DESCRIPTION OF THE TASK: Whenever a line below mentions the word "نیاز", that line should be copied.

[Dataset entries]

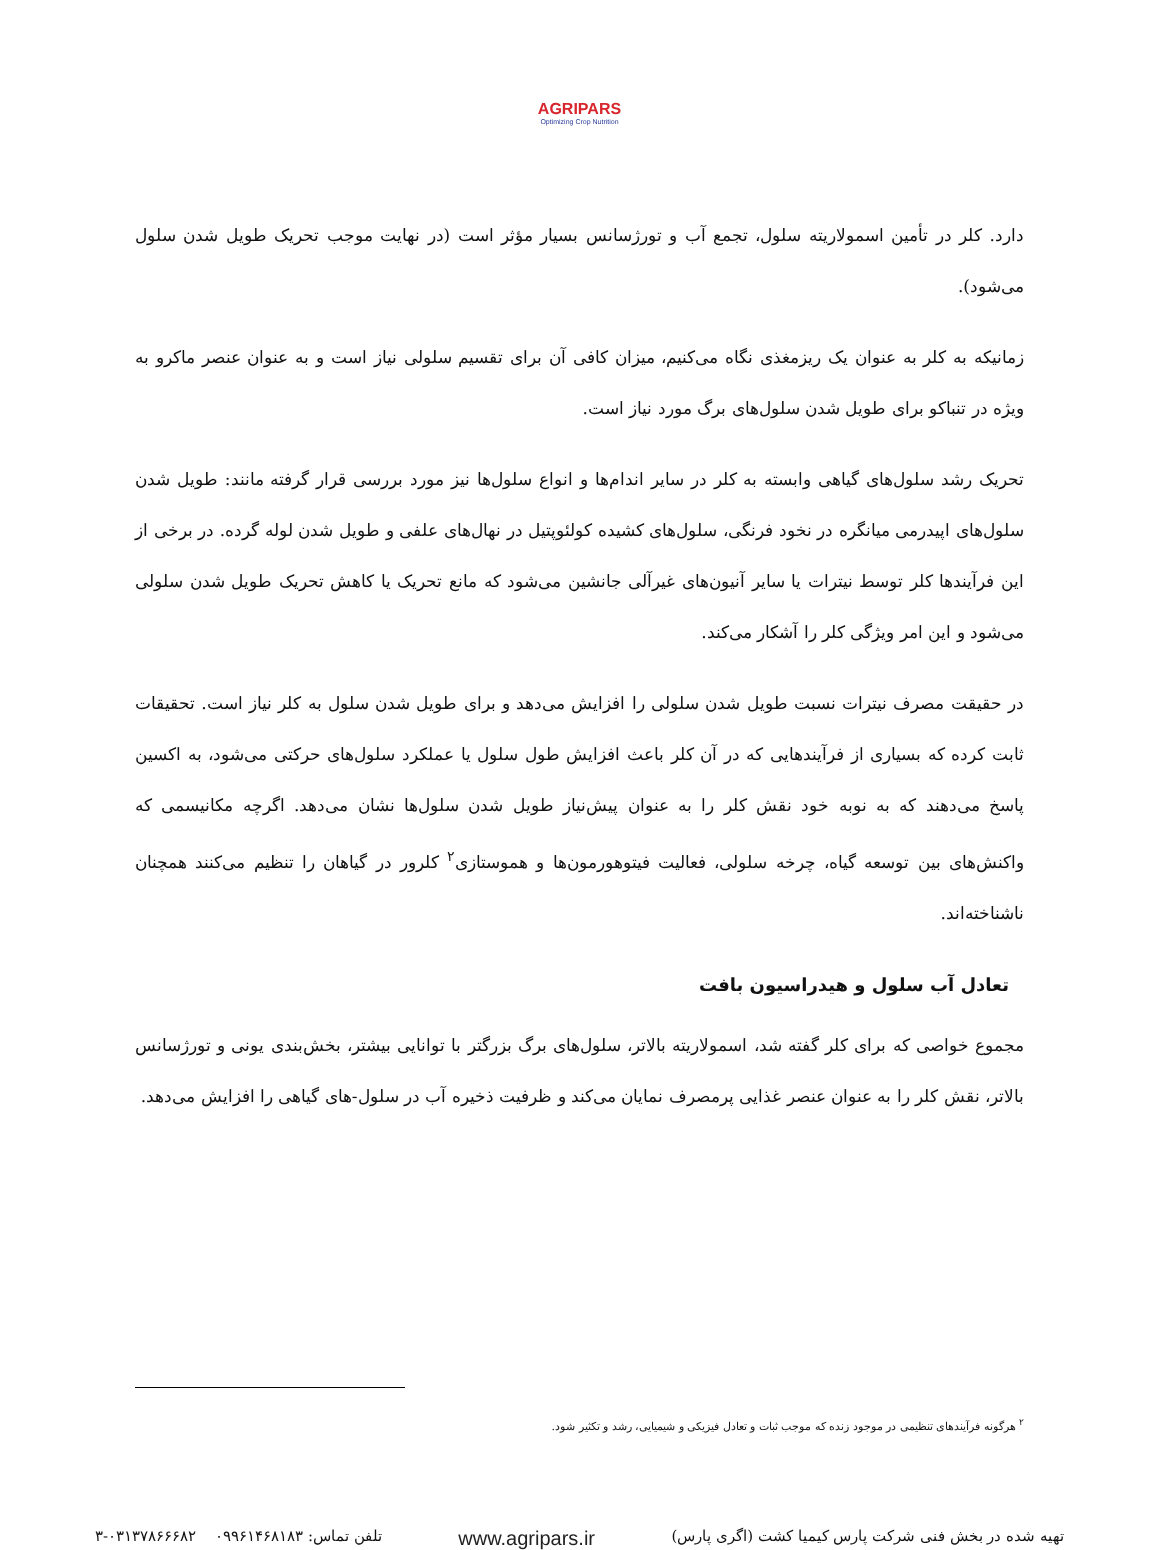AGRIPARS
Optimizing Crop Nutrition
دارد. کلر در تأمین اسمولاریته سلول، تجمع آب و تورژسانس بسیار مؤثر است (در نهایت موجب تحریک طویل شدن سلول می‌شود).
زمانیکه به کلر به عنوان یک ریزمغذی نگاه می‌کنیم، میزان کافی آن برای تقسیم سلولی نیاز است و به عنوان عنصر ماکرو به ویژه در تنباکو برای طویل شدن سلول‌های برگ مورد نیاز است.
تحریک رشد سلول‌های گیاهی وابسته به کلر در سایر اندام‌ها و انواع سلول‌ها نیز مورد بررسی قرار گرفته مانند: طویل شدن سلول‌های اپیدرمی میانگره در نخود فرنگی، سلول‌های کشیده کولئوپتیل در نهال‌های علفی و طویل شدن لوله گرده. در برخی از این فرآیندها کلر توسط نیترات یا سایر آنیون‌های غیرآلی جانشین می‌شود که مانع تحریک یا کاهش تحریک طویل شدن سلولی می‌شود و این امر ویژگی کلر را آشکار می‌کند.
در حقیقت مصرف نیترات نسبت طویل شدن سلولی را افزایش می‌دهد و برای طویل شدن سلول به کلر نیاز است. تحقیقات ثابت کرده که بسیاری از فرآیندهایی که در آن کلر باعث افزایش طول سلول یا عملکرد سلول‌های حرکتی می‌شود، به اکسین پاسخ می‌دهند که به نوبه خود نقش کلر را به عنوان پیش‌نیاز طویل شدن سلول‌ها نشان می‌دهد. اگرچه مکانیسمی که واکنش‌های بین توسعه گیاه، چرخه سلولی، فعالیت فیتوهورمون‌ها و هموستازی<sup>۲</sup> کلرور در گیاهان را تنظیم می‌کنند همچنان ناشناخته‌اند.
تعادل آب سلول و هیدراسیون بافت
مجموع خواصی که برای کلر گفته شد، اسمولاریته بالاتر، سلول‌های برگ بزرگتر با توانایی بیشتر، بخش‌بندی یونی و تورژسانس بالاتر، نقش کلر را به عنوان عنصر غذایی پرمصرف نمایان می‌کند و ظرفیت ذخیره آب در سلول-های گیاهی را افزایش می‌دهد.
<sup>۲</sup> هرگونه فرآیندهای تنظیمی در موجود زنده که موجب ثبات و تعادل فیزیکی و شیمیایی، رشد و تکثیر شود.
تهیه شده در بخش فنی شرکت پارس کیمیا کشت (اگری پارس) www.agripars.ir تلفن تماس: ۰۹۹۶۱۴۶۸۱۸۳ ۰۳۱۳۷۸۶۶۶۸۲-۳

SOLUTION TO THE PROBLEM:
زمانیکه به کلر به عنوان یک ریزمغذی نگاه می‌کنیم، میزان کافی آن برای تقسیم سلولی نیاز است و به عنوان عنصر ماکرو به ویژه در تنباکو برای طویل شدن سلول‌های برگ مورد نیاز است.
در حقیقت مصرف نیترات نسبت طویل شدن سلولی را افزایش می‌دهد و برای طویل شدن سلول به کلر نیاز است. تحقیقات ثابت کرده که بسیاری از فرآیندهایی که در آن کلر باعث افزایش طول سلول یا عملکرد سلول‌های حرکتی می‌شود، به اکسین پاسخ می‌دهند که به نوبه خود نقش کلر را به عنوان پیش‌نیاز طویل شدن سلول‌ها نشان می‌دهد. اگرچه مکانیسمی که واکنش‌های بین توسعه گیاه، چرخه سلولی، فعالیت فیتوهورمون‌ها و هموستازی<sup>۲</sup> کلرور در گیاهان را تنظیم می‌کنند همچنان ناشناخته‌اند.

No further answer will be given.